For his first two years, the Democrats held a majority in both the House of Representatives and the Senate. In the 2010 midterm elections, the Republicans regained control of the House. And then they regained control of the Senate in 2014.
When you have one party that simply refuses to play nicely with others -- think Ted Cruz reading the Dr. Seuss classic, Green Eggs and Ham in a marathon filibuster intended to bring down the Affordable Care Act -- you don't get too far without a majority.
It wasn't always thus. I remember a time when at least some senators on both sides of the aisle were willing to reach across the aisle and work together to get things done, when they worked in the best interest of the American people.
John McCain was one of them. Which is why I was so shocked (and disgusted) when he recently said that "the Republican Party will block anyone Hillary Clinton names to the Supreme Court."
Sen. John McCain (L) and Sen. Ted Cruz (R). (Photo: Chip Somodevilla/Getty Images)

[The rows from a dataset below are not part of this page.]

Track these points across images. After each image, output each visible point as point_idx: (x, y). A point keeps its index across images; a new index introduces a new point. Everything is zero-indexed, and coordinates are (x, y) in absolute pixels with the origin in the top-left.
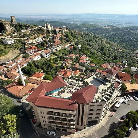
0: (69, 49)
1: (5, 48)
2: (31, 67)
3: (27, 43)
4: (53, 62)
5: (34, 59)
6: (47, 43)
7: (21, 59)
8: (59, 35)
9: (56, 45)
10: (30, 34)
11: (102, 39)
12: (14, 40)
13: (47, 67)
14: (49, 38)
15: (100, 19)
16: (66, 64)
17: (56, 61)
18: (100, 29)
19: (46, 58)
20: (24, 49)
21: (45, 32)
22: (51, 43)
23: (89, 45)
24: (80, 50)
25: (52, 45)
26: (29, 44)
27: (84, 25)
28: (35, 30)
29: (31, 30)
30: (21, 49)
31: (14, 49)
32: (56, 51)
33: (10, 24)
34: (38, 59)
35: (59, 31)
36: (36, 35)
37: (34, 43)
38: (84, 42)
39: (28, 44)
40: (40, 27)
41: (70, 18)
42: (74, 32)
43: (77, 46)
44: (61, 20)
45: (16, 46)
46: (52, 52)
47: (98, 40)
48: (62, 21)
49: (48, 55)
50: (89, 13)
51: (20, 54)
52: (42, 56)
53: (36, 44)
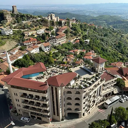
0: (74, 44)
1: (2, 39)
2: (26, 59)
3: (27, 34)
4: (53, 57)
5: (31, 52)
6: (49, 36)
7: (17, 51)
8: (65, 27)
9: (58, 38)
10: (31, 26)
11: (122, 34)
12: (13, 31)
13: (45, 62)
14: (52, 31)
15: (124, 10)
16: (67, 59)
17: (57, 56)
18: (123, 22)
19: (46, 51)
20: (22, 41)
21: (49, 24)
22: (54, 36)
23: (102, 40)
24: (88, 45)
25: (54, 38)
26: (29, 36)
27: (101, 17)
28: (37, 21)
29: (33, 21)
30: (19, 40)
31: (11, 40)
32: (58, 45)
33: (11, 14)
34: (36, 53)
35: (65, 23)
36: (38, 27)
37: (34, 34)
38: (96, 36)
39: (27, 36)
40: (43, 17)
41: (85, 9)
42: (85, 25)
43: (85, 40)
44: (74, 11)
45: (14, 37)
46: (53, 46)
47: (117, 35)
48: (75, 13)
49: (47, 49)
50: (110, 3)
51: (17, 46)
52: (41, 49)
53: (36, 36)
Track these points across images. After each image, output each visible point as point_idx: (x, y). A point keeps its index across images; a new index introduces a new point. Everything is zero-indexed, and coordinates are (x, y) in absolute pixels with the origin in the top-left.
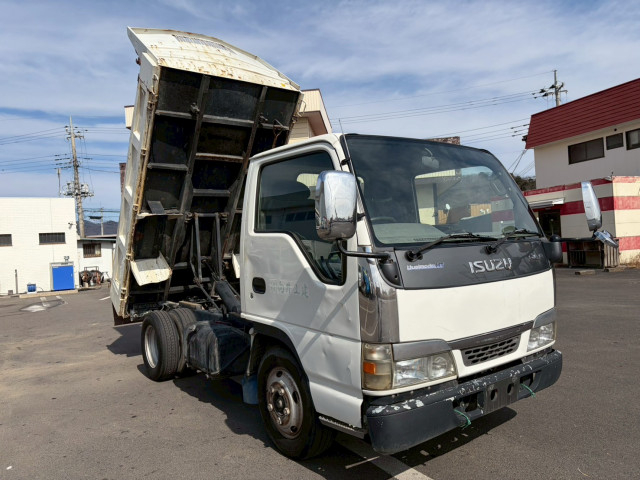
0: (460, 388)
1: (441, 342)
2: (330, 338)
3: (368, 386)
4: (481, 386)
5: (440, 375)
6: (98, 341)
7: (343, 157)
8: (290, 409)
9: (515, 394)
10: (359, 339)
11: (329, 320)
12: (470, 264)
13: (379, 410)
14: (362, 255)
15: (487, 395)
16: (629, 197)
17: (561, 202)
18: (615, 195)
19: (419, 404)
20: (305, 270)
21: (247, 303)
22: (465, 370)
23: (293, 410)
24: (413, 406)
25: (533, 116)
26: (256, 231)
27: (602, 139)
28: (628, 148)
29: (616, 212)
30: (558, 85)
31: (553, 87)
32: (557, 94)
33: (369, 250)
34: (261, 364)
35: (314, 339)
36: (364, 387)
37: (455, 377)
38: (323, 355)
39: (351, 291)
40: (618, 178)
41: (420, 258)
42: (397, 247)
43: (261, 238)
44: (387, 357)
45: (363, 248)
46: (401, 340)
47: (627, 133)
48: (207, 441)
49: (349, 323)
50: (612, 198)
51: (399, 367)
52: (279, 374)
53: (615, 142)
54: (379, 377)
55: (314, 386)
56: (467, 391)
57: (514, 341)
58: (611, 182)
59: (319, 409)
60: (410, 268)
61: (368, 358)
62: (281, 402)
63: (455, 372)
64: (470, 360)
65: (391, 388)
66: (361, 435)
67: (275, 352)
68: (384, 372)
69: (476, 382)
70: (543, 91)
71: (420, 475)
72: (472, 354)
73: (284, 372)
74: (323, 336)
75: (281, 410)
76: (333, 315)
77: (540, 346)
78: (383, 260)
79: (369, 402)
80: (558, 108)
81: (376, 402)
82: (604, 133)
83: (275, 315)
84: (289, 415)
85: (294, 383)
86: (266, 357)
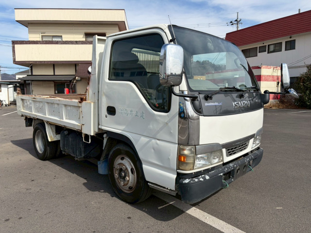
0: (225, 169)
1: (218, 144)
2: (158, 141)
3: (181, 168)
4: (234, 167)
5: (216, 162)
6: (4, 137)
7: (170, 38)
8: (129, 178)
9: (246, 170)
10: (177, 142)
11: (158, 132)
12: (233, 104)
13: (187, 181)
14: (182, 96)
15: (236, 171)
16: (267, 76)
17: (238, 76)
18: (262, 74)
19: (207, 177)
20: (143, 104)
21: (103, 120)
22: (227, 159)
23: (131, 178)
24: (204, 178)
25: (227, 34)
26: (109, 79)
27: (257, 47)
28: (268, 53)
29: (261, 82)
30: (238, 20)
31: (236, 20)
32: (237, 24)
33: (186, 93)
34: (111, 153)
35: (148, 142)
36: (178, 168)
37: (222, 163)
38: (153, 150)
39: (174, 117)
40: (264, 66)
41: (211, 99)
42: (200, 92)
43: (113, 83)
44: (192, 152)
45: (183, 92)
46: (200, 144)
47: (269, 45)
48: (78, 194)
49: (171, 134)
50: (260, 75)
51: (198, 158)
52: (122, 159)
53: (262, 49)
54: (187, 163)
55: (145, 167)
56: (228, 170)
57: (247, 144)
58: (261, 68)
59: (147, 179)
60: (207, 104)
61: (182, 153)
62: (123, 174)
63: (222, 160)
64: (229, 154)
65: (193, 169)
66: (174, 194)
67: (121, 147)
68: (190, 161)
69: (231, 165)
70: (231, 22)
71: (198, 210)
72: (230, 151)
73: (125, 157)
74: (153, 141)
75: (124, 178)
76: (161, 129)
77: (256, 146)
78: (193, 99)
79: (180, 176)
80: (238, 31)
81: (184, 177)
82: (258, 45)
83: (123, 127)
84: (128, 181)
85: (132, 164)
86: (114, 149)
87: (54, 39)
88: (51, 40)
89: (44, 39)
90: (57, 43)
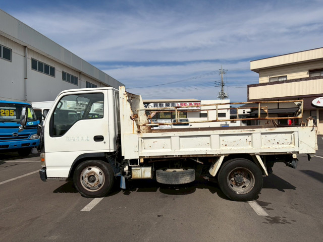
87: (280, 80)
88: (277, 80)
89: (271, 81)
90: (283, 82)
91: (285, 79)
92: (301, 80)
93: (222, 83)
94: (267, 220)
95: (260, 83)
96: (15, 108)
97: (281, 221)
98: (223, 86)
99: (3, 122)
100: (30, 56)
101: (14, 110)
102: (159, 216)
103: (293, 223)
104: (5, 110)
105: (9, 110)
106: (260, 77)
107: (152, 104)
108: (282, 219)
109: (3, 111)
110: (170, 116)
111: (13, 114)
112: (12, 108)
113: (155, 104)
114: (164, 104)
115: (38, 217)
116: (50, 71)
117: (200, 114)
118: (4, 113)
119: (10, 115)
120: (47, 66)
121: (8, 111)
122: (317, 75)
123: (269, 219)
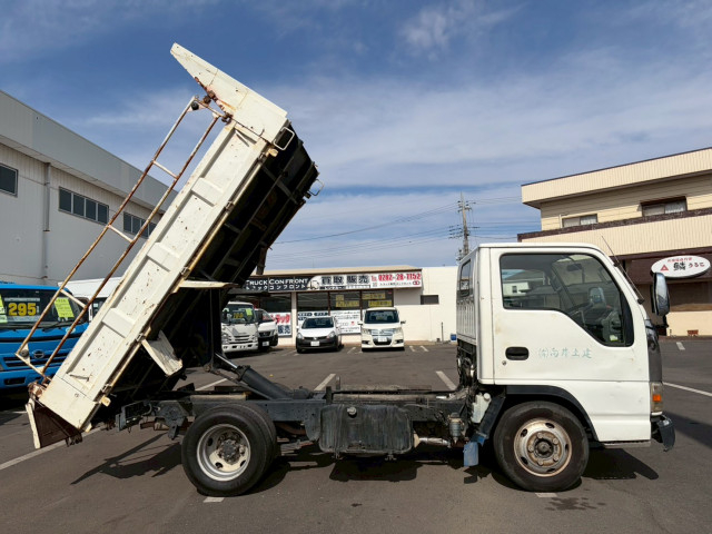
87: (584, 223)
89: (567, 225)
90: (589, 228)
91: (592, 221)
92: (625, 222)
93: (466, 231)
94: (554, 504)
95: (543, 229)
96: (38, 300)
97: (578, 506)
98: (466, 235)
99: (14, 329)
100: (56, 183)
101: (37, 303)
102: (355, 505)
103: (600, 507)
104: (17, 303)
105: (26, 303)
106: (543, 216)
107: (318, 279)
108: (580, 501)
109: (15, 305)
110: (356, 304)
111: (34, 312)
112: (32, 299)
113: (326, 277)
114: (345, 277)
115: (125, 517)
116: (97, 213)
117: (422, 297)
118: (17, 311)
119: (27, 314)
120: (91, 204)
121: (24, 305)
122: (658, 212)
123: (558, 502)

Don't the Republicans realize it's this very attitude that's made Americans so angry? Don't they realize that it's probably the reason why so many Americans have turned against establishment politicians, that it's probably the reason why Donald Trump has defied the odds and done so well?
Don't the Republicans realize that Trump's "dissing" them every bit as much as he's dissing the Democrats? That he wants to change all of Washington? (Albeit not in a good way, not that his supporters care about that.)
Of course, the GOP are desperate now. It looks like they're resigned to the fact that they might lose the White House. So it's no wonder that maintaining control of Congress is top of mind with them, and that's where they're concentrating most of their energy, efforts and cash.
Obviously I have no way of knowing this for sure, but it wouldn't surprise me if that's why John McCain said what he said. To reach out to the party stalwarts, for the good of the party and, obviously, to retain his own seat. He's up for re-election himself.
Republican presidential candidate Donald Trump speaks during a campaign rally at the Million Air Orlando. (Photo: Joe Raedle/Getty Images)
Lets hope the congressional races are top of mind with voters, too...
Between the email scandal that just won't go away and the never-ending accusations, threats and lies coming out of Donald Trump's pouty-lipped potty mouth, the down-ballot race going on right now isn't getting the attention it deserves. Not good, because the stakes are very, very high.
To flip control of the House, the Democrats have to pick up 30 seats.Which, even for an optimist, doesn't really seem doable. It's not as onerous a task in the Senate, but the Democrats still have work to do.
So unless voters want the next four years to look like the last eight, they better show up at voting booths and pay as much attention to the bottom of the ballot as they do to the top.
Last Sunday night, Sixty Minutes went to Ohio, often considered the most important swing state. Boy, are they ever divided. Pretty much 50-50. Even married couples are voting for different candidates.
Unless voters want the next four years to look like the last eight, they better pay as much attention to the bottom of the ballot as they do to the top.
One of the voters they interviewed was a pregnant mother of four, a registered Republican who has never voted anything but Republican. Until this year.
She said she could not vote for Donald Trump. She said she was waiting to hear something from Hillary Clinton that would compel her to vote for a Democrat for the first time in her life. She said she was keeping an open mind about it and was hoping she'd get what she needed to vote for her. Her worst-case scenario was that she would not cast a vote for the president, but she would vote down-ballot in an effort to ensure the Republicans keep control of Congress.
I think it's time we all turned our attention to the tight congressional races going on. For that matter, a few prayers wouldn't hurt, either.
Because a Clinton victory without at least a majority in the Senate worries me. As we've already learned the hard way, it would definitely make her job a helluva lot more difficult, if not close to impossible. And what kind of a victory would it be if the Republicans band together to block her every move? It's happened before.